[[ EXCERPTED TEXT, beginning ]]

2024 was a real rollercoaster of a year. The kind where you cling onto the barrier and hope for dear life that you’re strapped in tight enough.
If you were around last January, you’ll remember how optimistically I started the year. I was buoyed by the things that tend to give us a boost in the gloomiest month of the year: the romantic notion of the turning of the page, a clean slate revealed and a rare opportunity to reflect and reassess.
Yet, days in, my best friend and Grandma-figure Norma passed away. Five months later, her gorgeous daughter, partner in crime and our other wonderful life-long friend Angie passed away too. With what felt like one swift blow, two fundamental pillars of my existence were gone.
In many ways, 2024 was the year of endings. Losing Angie and Norma, selling their house, completely changing our daily routines, our birthdays, Christmases. Moving out of our family home, going through all our stuff, getting rid of a lot of it and frantically finding a place for the rest of it.
It was one of those years where a lot of change happens to you, rather than by you, which meant I ended the year feeling as though I’d neglected and failed at a lot of what I set out to do.
As I’m prone to oversharing online, I don’t shy away from telling you about my shortcomings either - I find them so refreshing to share and read. It’s the comforting admission that no one is perfect, so no one expects you to be either.
If we’re honest, we also love to read about people’s failures. It humanises us all. Think of the wild success of Elizabeth’s Day How to Fail podcast (and her books). We all want to know that we’re not the only one slipping up, not doing the things we said we would, or doing them and realising it wasn’t worth it anyway.
That’s why failures, especially the ones we’ve culminated over the course of a year, are so helpful. Failures like rejections or mistakes have a funny way of nudging us back to ourselves. Away from the noise.
The things you didn’t do, the promises you didn’t keep are a good starting point as any to figure out what you do want. Those things you wrote down last January that you thought you wanted, do they matter now? Did you even want to do them in the first place? Or have they become more significant from this new perspective?
Personally, I feel like my biggest fails were:
Not prioritising my health. When I did work out, I loved it, but that didn’t make me motivated to do it consistently. I spent far too much time sitting at my desk, not leaving the house, and who knew, that was a recipe for feeling crap? Oh wait, we all did.

[[ EXCERPTED TEXT, end ]]

▶ _WORK ORDER A_
Starting at the first of the rows and stopping after the line that contains "12: (299, 492)", rewrite those lines with "top-left" changed to "upper-left" and everything else left as it is. Leave the pictures out of your answer.

[[ LISTED RECORDS, beginning ]]

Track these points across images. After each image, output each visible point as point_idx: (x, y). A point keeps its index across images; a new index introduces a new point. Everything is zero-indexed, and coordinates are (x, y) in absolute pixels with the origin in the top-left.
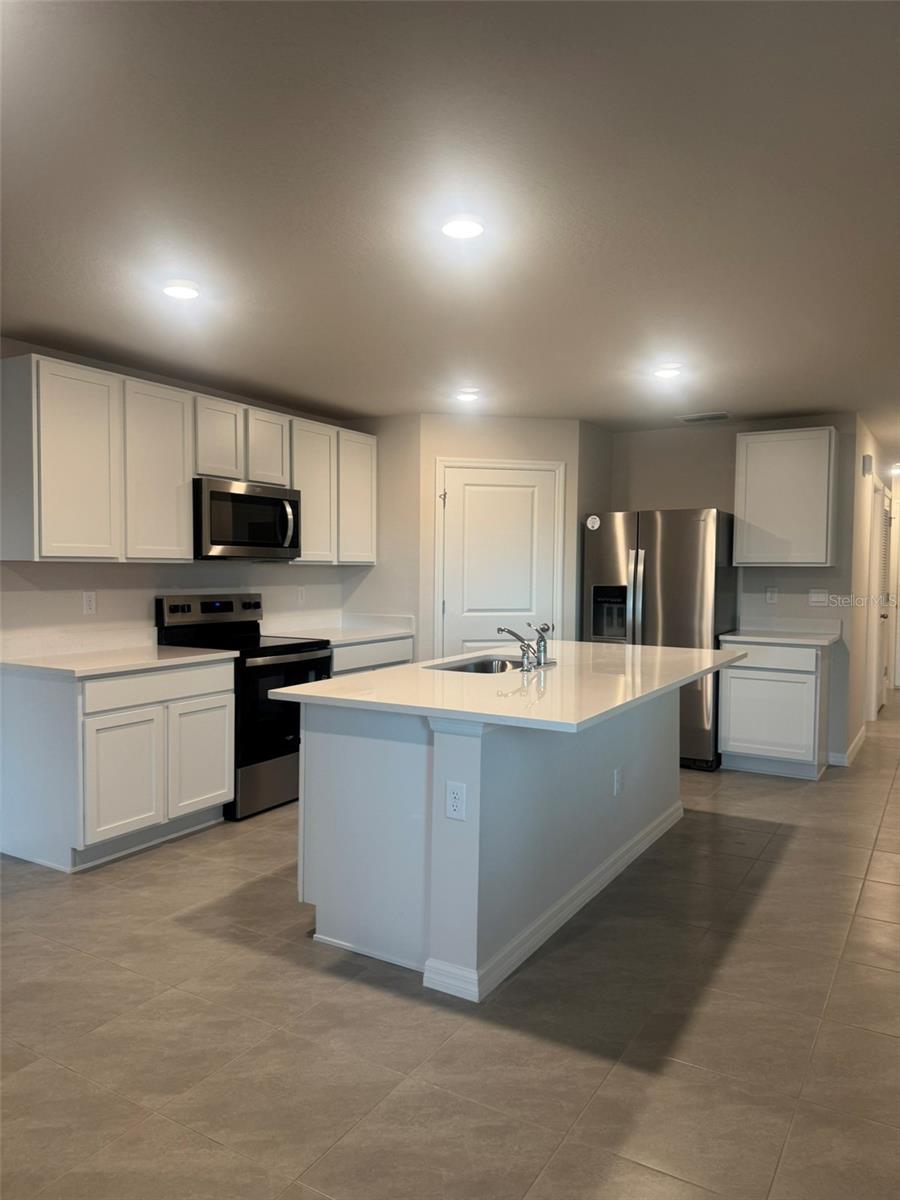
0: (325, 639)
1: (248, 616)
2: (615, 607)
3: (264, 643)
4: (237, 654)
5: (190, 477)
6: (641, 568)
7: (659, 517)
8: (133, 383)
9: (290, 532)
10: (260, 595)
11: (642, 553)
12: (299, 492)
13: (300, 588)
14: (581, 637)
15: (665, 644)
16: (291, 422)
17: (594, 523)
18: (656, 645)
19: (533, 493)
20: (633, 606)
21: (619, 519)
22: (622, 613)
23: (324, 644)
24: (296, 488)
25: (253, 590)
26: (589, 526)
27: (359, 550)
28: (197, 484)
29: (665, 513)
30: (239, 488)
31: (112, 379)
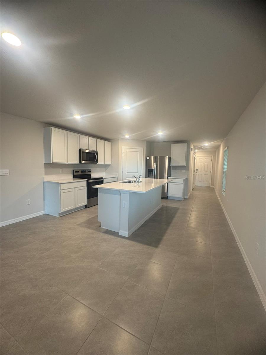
0: (102, 177)
1: (89, 173)
2: (152, 172)
3: (91, 178)
4: (87, 180)
5: (79, 149)
6: (156, 166)
7: (159, 157)
8: (69, 133)
9: (96, 159)
10: (91, 170)
11: (156, 163)
12: (98, 152)
13: (98, 169)
14: (146, 177)
15: (159, 179)
16: (96, 140)
17: (148, 158)
19: (138, 153)
20: (155, 172)
21: (152, 157)
22: (153, 173)
23: (102, 178)
24: (97, 151)
25: (90, 169)
26: (147, 158)
27: (108, 162)
28: (80, 150)
29: (160, 157)
30: (87, 151)
31: (65, 132)
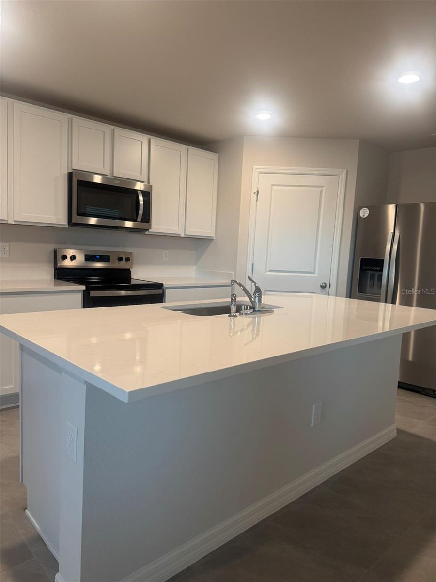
0: (160, 282)
1: (123, 265)
2: (377, 273)
4: (83, 287)
5: (65, 172)
6: (395, 247)
7: (422, 206)
9: (141, 212)
10: (131, 253)
12: (152, 186)
14: (350, 295)
17: (365, 213)
18: (412, 306)
19: (321, 192)
20: (389, 273)
21: (391, 209)
22: (380, 277)
23: (159, 286)
24: (151, 184)
26: (361, 215)
28: (70, 175)
30: (98, 179)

[[ LISTED RECORDS, end ]]

▶ _WORK ORDER B_
From the post about 2024, return the passage that begins at the words "Personally, I feel" and stops after "we all did.", copied word for word.

▶ _TASK ANSWER A_
Track these points across images. After each image, output each visible point as point_idx: (x, y). A point keeps its index across images; a new index introduces a new point. Everything is zero-indexed, and coordinates are (x, y) in absolute pixels with the origin in the upper-left.
0: (325, 639)
1: (248, 616)
2: (615, 607)
3: (264, 643)
4: (237, 654)
5: (190, 477)
6: (641, 568)
7: (659, 517)
8: (133, 383)
9: (290, 532)
10: (260, 595)
11: (642, 553)
12: (299, 492)

▶ _TASK ANSWER B_
Personally, I feel like my biggest fails were:
Not prioritising my health. When I did work out, I loved it, but that didn’t make me motivated to do it consistently. I spent far too much time sitting at my desk, not leaving the house, and who knew, that was a recipe for feeling crap? Oh wait, we all did.